The decree awarded wife custody of the children and ordered husband to pay $75 per month per child in support. The decree made no provision for spousal support. The decree ordered husband to pay $2,104.64 of the family debts and awarded each party an undivided one-half interest in the family house as tenants in common with the provision that wife be allowed to reside in the house as long as any minor child resides with her. The decree requires each party to pay one-half of any property taxes assessed against the house and requires wife to make all forthcoming mortgage payments.

Wife contends first that the child support ordered by the court is inadequate. In the absence of any particularized evidence as to the needs of the children *908or as to wife’s expenditures in supporting them since the parties separated, it is difficult to determine at what level child support should be set. However, in light of husband’s income, we believe support payments of $100 per month per child are more appropriate than those provided by the decree. While such a change in the court’s decree might appear minimal to those in an economic bracket higher than the parties here, a one-third change in the amount of child support is in fact substantial — particularly when what many would consider a de minimis amount of increase represents such a large percentage of the total amount available for support of the children.

Wife next contends that she should be awarded the family house.

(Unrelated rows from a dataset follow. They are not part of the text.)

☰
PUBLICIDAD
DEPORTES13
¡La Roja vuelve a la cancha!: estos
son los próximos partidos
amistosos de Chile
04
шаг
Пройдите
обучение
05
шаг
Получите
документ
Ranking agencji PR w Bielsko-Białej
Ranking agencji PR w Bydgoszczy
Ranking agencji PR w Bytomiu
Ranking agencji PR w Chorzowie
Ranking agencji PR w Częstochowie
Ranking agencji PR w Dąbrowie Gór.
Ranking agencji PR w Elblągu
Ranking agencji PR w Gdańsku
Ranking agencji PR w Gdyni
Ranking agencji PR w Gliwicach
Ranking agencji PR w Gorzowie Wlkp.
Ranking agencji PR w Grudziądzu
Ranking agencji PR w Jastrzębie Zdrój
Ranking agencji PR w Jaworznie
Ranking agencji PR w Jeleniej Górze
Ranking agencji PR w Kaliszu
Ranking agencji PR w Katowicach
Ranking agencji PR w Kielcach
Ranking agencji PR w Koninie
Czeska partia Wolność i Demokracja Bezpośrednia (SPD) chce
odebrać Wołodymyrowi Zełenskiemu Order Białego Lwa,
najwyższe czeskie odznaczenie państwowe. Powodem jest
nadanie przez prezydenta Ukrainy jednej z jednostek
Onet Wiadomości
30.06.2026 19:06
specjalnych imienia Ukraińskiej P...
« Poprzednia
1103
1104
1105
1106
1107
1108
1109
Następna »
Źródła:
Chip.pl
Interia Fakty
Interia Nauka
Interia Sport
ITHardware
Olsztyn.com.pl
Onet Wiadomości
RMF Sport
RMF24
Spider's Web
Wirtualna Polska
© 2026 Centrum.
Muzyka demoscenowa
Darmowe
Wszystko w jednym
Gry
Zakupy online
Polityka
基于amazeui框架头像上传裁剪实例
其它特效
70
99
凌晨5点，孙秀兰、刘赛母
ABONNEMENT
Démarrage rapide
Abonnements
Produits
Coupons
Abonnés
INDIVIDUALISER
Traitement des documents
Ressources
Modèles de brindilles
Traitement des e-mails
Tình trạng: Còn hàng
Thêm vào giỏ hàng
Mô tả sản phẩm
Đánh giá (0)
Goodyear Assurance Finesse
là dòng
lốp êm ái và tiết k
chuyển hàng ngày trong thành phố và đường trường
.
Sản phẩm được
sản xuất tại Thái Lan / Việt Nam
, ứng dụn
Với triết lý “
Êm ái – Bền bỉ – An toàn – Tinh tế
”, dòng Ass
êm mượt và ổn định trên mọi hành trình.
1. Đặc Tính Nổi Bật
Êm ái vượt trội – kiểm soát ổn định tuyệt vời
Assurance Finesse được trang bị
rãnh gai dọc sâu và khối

Considering the duration of the marriage, the disparity of the incomes of husband and wife and the possibility that the court’s decree might result in continued entanglement of the parties’ financial affairs, see Slauson and Slauson, 29 Or App 177, 562 P2d 604 (1977), we conclude that the house should be awarded wife free from any interest in husband.

Lastly, wife contends that she should be awarded spousal support. In light of the property division which essentially leaves wife with all of the family assets and husband with all of the family debts and in light of the fact that wife apparently will soon be employable, we conclude that an award of spousal support is not appropriate. Wirthlin and Wirthlin, 19 Or App 256, 527 P2d 147 (1974).

Affirmed as modified. No costs to either party.